Montana (R+2) - Jon Tester was supposed to be the most easily beatable Democrat out of this year's crop of incumbents, and this is still the case two weeks before the election, but it certainly doesn't mean that this race will be an easy win for Denny Rehberg.


















Indiana (R+1.5) - There have basically been two non-partisan non-internet polls in this race, and they say opposite things. But assuming the latest Rasmussen poll showing Mourdock with a 5 point lead is true, this race will give Republicans their 47th seat in the U.S. Senate. 


















The median poll spread has Democrats winning the rest of the seats, though I don't especially trust it in the case of Arizona.

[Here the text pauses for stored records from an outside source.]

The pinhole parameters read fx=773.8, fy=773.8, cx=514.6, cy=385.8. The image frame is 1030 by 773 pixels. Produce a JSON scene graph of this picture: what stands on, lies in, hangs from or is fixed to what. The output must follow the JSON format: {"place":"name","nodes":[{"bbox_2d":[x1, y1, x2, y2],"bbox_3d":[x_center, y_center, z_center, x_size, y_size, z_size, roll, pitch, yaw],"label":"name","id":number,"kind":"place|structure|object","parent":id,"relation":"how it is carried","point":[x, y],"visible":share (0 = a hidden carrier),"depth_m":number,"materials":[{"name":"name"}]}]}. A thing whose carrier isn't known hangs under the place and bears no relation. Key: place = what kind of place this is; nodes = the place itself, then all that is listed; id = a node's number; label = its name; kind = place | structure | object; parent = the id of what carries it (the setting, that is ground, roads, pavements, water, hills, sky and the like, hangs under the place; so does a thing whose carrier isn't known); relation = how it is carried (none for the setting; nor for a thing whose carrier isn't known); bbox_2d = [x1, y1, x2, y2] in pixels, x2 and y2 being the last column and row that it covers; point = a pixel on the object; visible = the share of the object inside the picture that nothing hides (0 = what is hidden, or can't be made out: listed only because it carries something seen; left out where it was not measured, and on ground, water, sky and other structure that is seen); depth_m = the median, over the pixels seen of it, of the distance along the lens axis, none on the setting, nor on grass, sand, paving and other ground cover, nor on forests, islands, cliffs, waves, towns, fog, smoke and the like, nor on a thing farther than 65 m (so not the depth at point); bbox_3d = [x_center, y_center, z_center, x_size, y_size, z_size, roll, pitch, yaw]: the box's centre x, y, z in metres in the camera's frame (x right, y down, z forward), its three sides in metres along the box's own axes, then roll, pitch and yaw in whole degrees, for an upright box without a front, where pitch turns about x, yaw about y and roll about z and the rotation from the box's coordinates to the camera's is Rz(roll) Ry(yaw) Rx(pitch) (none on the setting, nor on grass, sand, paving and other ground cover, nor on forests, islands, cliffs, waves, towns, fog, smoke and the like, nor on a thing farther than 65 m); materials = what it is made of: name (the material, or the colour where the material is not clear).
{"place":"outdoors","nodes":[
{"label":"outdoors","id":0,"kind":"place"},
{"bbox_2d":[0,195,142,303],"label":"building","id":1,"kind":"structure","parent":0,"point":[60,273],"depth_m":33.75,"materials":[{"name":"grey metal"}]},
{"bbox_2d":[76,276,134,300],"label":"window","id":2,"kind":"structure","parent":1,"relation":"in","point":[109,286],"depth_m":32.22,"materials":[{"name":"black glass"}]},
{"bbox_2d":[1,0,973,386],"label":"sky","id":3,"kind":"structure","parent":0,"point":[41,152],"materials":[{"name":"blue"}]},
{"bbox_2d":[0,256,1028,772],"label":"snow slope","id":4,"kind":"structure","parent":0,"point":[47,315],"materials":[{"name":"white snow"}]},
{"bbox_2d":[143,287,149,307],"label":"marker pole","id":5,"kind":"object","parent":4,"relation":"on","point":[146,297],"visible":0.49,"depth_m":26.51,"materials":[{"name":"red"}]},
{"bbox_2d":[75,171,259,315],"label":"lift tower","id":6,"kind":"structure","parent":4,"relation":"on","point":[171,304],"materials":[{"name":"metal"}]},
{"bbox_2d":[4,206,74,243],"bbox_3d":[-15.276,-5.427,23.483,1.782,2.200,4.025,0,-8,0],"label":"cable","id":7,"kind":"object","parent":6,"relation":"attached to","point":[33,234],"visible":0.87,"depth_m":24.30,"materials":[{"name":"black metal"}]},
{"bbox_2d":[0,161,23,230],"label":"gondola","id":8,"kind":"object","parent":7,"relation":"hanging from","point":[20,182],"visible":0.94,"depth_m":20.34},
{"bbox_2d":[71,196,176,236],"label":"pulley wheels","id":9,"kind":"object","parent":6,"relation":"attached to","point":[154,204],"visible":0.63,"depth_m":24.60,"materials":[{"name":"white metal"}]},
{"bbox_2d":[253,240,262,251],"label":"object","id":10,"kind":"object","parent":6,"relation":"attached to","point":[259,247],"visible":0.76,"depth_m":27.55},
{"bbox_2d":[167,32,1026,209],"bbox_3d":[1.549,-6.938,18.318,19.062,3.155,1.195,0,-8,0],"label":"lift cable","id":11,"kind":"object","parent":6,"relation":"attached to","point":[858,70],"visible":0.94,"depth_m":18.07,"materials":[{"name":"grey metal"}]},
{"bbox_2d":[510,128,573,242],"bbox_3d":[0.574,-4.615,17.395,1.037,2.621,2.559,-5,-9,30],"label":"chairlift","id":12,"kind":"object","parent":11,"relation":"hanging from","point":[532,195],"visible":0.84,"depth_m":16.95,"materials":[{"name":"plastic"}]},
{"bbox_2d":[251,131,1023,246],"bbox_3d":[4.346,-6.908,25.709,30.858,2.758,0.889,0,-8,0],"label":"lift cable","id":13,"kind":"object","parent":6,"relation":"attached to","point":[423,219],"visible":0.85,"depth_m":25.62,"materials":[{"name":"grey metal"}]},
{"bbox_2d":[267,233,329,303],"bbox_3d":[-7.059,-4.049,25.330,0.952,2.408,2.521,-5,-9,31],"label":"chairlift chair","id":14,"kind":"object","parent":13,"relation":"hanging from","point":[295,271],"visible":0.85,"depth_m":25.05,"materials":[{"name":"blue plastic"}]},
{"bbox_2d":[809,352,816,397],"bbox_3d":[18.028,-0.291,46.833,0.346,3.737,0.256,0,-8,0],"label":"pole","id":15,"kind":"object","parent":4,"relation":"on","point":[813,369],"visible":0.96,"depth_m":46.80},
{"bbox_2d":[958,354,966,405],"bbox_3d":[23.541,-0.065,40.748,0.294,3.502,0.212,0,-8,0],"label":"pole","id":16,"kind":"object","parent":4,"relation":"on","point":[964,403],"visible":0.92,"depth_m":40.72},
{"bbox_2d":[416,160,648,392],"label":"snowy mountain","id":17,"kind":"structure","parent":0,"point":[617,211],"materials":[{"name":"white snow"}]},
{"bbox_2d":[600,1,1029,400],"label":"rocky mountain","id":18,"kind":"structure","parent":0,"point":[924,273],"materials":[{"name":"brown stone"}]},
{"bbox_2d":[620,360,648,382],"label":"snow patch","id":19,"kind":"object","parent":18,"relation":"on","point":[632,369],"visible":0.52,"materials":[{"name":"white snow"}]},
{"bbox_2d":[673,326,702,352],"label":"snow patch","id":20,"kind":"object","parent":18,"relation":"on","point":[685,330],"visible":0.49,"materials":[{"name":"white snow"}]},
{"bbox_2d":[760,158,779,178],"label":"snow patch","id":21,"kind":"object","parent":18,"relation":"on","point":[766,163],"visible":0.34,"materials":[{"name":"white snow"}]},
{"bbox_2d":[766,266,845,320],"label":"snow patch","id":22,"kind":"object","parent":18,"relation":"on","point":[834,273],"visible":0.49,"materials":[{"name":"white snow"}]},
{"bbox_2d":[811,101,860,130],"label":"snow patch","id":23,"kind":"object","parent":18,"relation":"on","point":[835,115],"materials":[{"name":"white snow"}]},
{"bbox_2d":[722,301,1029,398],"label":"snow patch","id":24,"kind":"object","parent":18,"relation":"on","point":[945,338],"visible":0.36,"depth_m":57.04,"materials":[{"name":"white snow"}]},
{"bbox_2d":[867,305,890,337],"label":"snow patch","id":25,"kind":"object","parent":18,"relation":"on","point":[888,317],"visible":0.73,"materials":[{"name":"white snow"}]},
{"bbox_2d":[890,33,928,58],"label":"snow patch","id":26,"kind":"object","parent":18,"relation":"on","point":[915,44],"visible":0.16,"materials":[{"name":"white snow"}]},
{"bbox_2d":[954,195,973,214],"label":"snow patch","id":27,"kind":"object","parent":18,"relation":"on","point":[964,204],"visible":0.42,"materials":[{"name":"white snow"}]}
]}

Arizona (D+1) - In a Senate race featuring the word "pretty", this is an ugly race featuring ugly candidates.  After Richard Carmona's gaffe coincided with Jeff Flake's personal attack ad so perfectly, I'd expect Carmona's numbers to plummet.  If you give this one to Republicans, that puts their total at 48.  But it will be hard for them to find 2 or 3 more seats.


















Virginia (D+2.5) - One of the few races to show a trend similar to Obama's October, Tim Kaine is still polling a couple points higher than Barack Obama, which should keep this seat Democratic.

















Missouri (D+3) - There has been just one poll taken since October 3rd in this close / insane senate race.  This makes no sense to me.  That one poll was performed by the usually Republican-leaning Rasmussen Reports, and it showed an 8-point Claire McCaskill lead. 


















Wisconsin (D+3) - The persistent lead by Tammy Baldwin continues (except for in one Marquette poll).


















Connecticut (D+3) - Chris Murphy continues to lead Linda McMahon, though polling methodology seems to be all over the place as evidenced by the scatter in the thin lines below.



















Massachusetts (D+3) - The trends are all positive for Elizabeth Warren right now.  If Romney pulls off an upset on November 6th, expect a lot of inconsolable Democrats to say "at least Elizabeth Warren won in Massachusetts!" as they cry into their soy lattes.   


















If Republicans are to take control of the Senate, they will have to win at least two and probably three out of the five preceding races (Virginia, Massachusetts, Connecticut, Wisconsin, Missouri).  Because they ain't winning any of the next four.

Ohio (D+8) - Sherrod Brown's got this thing on lock.  There has been no consistent movement in the polls since September and no single credible poll showing Josh Mandel with any sort of lead.

















Florida (D+8.5) - Same story in Florida.  Barring a massive October surprise, Bill Nelson's lead is insurmountable two weeks out.


















Pennsylvania (D+9) - Really weird polling in Pennsylvania.  In every other state, the polls are either in agreement with each other or scattered randomly over a large range.  In Pennsylvania there are two distinct groups of pollsters: those who show Tom Smith's support above 45% (maybe could win!) and those who show it below 39% (no chance).  There are no middle-ground pollsters.  Since there are just three pro-Smith pollsters (Rasmussen, Susquehanna, Quinnipiac) and five anti-Smith pollsters (PPP, Siena, Franklin & Marshall, Philadelphia Inquirer and Muhlenberg College sort of), the median poll lies in the anti-Smith camp. 


















Michigan (D+10.5) - The Michigan senate seat has ceased to be on even crazy people's radar.